= Beginning of Section =

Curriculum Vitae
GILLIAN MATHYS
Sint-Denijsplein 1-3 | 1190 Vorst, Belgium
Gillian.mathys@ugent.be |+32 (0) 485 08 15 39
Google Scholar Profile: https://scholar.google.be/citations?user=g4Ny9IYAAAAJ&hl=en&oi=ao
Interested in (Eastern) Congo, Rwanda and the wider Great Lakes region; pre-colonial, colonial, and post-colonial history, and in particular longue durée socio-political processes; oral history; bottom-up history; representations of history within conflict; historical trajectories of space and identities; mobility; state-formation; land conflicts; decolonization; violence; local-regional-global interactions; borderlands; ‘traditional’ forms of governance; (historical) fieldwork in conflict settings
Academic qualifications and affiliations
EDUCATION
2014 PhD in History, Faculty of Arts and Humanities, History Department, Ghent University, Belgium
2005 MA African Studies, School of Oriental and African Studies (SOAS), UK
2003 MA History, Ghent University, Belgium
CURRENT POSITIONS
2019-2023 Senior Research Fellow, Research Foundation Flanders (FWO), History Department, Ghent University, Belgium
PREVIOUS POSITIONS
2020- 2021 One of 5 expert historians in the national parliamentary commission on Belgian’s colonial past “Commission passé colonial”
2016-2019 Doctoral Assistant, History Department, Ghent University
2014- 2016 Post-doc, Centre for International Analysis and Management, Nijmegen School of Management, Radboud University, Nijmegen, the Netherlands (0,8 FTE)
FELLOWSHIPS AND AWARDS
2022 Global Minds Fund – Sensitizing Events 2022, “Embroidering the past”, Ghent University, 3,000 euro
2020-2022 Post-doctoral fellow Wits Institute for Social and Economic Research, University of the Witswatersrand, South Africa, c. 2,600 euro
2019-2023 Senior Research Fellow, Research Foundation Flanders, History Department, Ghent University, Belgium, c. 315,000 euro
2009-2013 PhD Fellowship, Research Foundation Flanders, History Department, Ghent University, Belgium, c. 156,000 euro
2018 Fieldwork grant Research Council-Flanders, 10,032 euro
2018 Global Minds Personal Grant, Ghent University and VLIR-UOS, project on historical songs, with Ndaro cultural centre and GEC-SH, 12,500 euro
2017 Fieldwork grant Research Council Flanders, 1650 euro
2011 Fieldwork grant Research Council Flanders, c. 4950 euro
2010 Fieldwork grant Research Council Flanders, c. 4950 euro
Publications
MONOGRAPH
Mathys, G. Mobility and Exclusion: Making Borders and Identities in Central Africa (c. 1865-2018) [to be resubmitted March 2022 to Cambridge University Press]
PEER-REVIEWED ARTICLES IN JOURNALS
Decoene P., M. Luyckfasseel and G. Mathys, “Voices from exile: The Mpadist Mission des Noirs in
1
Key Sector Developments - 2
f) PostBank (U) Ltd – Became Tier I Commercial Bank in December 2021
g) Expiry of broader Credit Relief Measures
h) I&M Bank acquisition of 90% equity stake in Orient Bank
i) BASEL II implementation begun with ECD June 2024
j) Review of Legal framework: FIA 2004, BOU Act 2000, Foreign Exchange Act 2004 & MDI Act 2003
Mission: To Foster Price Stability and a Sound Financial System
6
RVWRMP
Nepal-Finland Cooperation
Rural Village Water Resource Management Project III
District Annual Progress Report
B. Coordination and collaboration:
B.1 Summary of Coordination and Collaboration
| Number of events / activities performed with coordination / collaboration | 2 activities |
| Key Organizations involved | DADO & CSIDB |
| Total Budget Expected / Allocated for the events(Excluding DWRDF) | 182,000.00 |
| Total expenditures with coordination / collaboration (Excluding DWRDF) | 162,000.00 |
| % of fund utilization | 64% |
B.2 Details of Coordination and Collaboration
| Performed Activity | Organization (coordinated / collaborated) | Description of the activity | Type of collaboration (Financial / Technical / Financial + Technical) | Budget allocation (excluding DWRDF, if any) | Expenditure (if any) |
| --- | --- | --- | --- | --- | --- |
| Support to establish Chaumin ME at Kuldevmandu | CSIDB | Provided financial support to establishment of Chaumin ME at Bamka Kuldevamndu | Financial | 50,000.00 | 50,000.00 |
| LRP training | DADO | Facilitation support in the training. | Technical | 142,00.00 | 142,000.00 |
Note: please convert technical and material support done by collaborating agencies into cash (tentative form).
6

= End of Section =

__Assignment__:
Your task is to retype the entries verbatim, starting with the line that holds "2022 Global Minds" and stopping after the line that holds "2018 Fieldwork grant".

__Response__:
2022 Global Minds Fund – Sensitizing Events 2022, “Embroidering the past”, Ghent University, 3,000 euro
2020-2022 Post-doctoral fellow Wits Institute for Social and Economic Research, University of the Witswatersrand, South Africa, c. 2,600 euro
2019-2023 Senior Research Fellow, Research Foundation Flanders, History Department, Ghent University, Belgium, c. 315,000 euro
2009-2013 PhD Fellowship, Research Foundation Flanders, History Department, Ghent University, Belgium, c. 156,000 euro
2018 Fieldwork grant Research Council-Flanders, 10,032 euro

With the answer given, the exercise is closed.